Glossary

The following definitions will help you develop a mental model of how things are structured in AIMon.

Model: The LLM that generates text based on your user input query, retrieved context, and instructions. The model can be a vanilla LLM, a fine-tuned model, or a prompt-engineered model.

LLM Apps: An LLM App is an application that you develop, identified uniquely by its name, the underlying model, and an app version.

Evaluation: This is the development phase when you as a builder are experimenting with your LLM App. For instance, you might be using AIMon for selecting the best LLM for your use case.

Continuous Monitoring: This is the phase when you have opened up your LLM app to testers or users who might be using arbitrary queries. You may use AIMon to run online evals to continuously monitor your apps in this phase.

Metrics: AIMon offers advanced metrics to identify and quantify unwanted characteristics in the responses generated by your LLM-powered applications. Our innovations include the state-of-the-art HDM-2 model, which outperforms GPT-4 Turbo and GPT-4o-mini on industry-standard benchmarks such as RagTruth, TruthfulQA, and our proprietary HDM-Bench.

Hallucination: We define Hallucination as the presence of any statement in the LLM output that contradicts or violates the facts given to your LLM in your context. These could be factual inaccuracies or fabrications of new information. This is different from the "Faithfulness" metric which is defined as the total number of correct facts in the output divided by the total number of facts in the context. Faithfulness is useful when you are interested in the percentage of truthful "facts" in the output compared to the facts in the input context. Hallucination, on the other hand, is a calibrated probability that gives you a better understanding of the magnitude of the hallucination problem in your LLM outputs. For instance, a hallucination score closer to 0.0 indicates a low probability of hallucination and a score closer to 1.0 indicates a high probability of hallucination.

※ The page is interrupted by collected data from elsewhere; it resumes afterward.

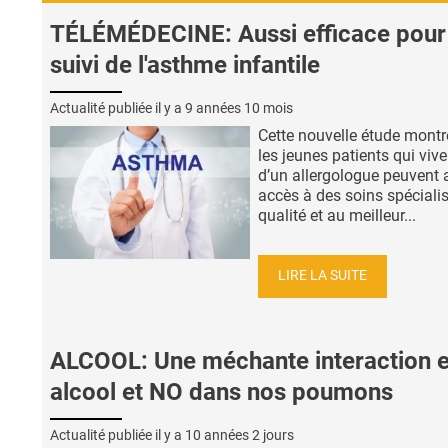
TÉLÉMÉDECINE: Aussi efficace pour 
suivi de l'asthme infantile
Actualité publiée il y a
9 années 10 mois
Cette nouvelle étude montr
les jeunes patients qui vive
d’un allergologue peuvent 
accès à des soins spéciali
qualité et au meilleur...
LIRE LA SUITE
ALCOOL: Une méchante interaction e
alcool et NO dans nos poumons
Actualité publiée il y a
10 années 2 jours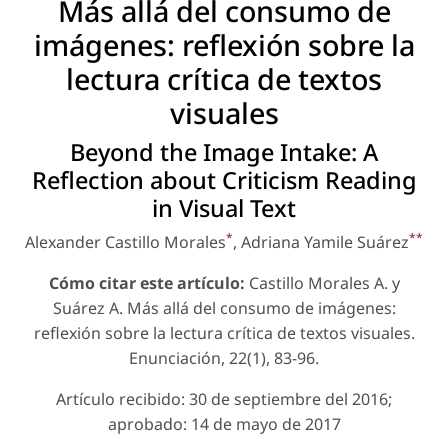
Más allá del consumo de
imágenes: reflexión sobre la
lectura crítica de textos
visuales
Beyond the Image Intake: A
Reflection about Criticism Reading
in Visual Text
*
**
Alexander Castillo Morales
, Adriana Yamile Suárez
Cómo citar este artículo:
Castillo Morales A. y
Suárez A. Más allá del consumo de imágenes:
reflexión sobre la lectura crítica de textos visuales.
Enunciación, 22(1), 83-96.
Artículo recibido: 30 de septiembre del 2016;
aprobado: 14 de mayo de 2017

Detector Threshold: AIMon provides a classification (ex: hallucinated = True/False) based on a default threshold of the detector score. In addition, AIMon also offers a way for you to choose the thresholds to apply a tri-color coded scheme (red, amber, green) to indicate the likelihood of Hallucination or other metrics.

Instruction Adherence: LLMs are often provided multiple instructions such as "Only use Asian date formats" and it is critical for developers to catch any deviations from such instructions. The Instruction Adherence score is the total number of correctly followed instructions divided by the total number of instructions.

SDK: AIMon provides two SDKs for Python and Typescript respectively. These can be used to instrument your application and send the relevant data required for AIMon to detect any unwanted characteristics in your LLM Apps such as Hallucinations or Instruction Adherence. You have the flexibility of configuring which detections you would like AIMon to perform.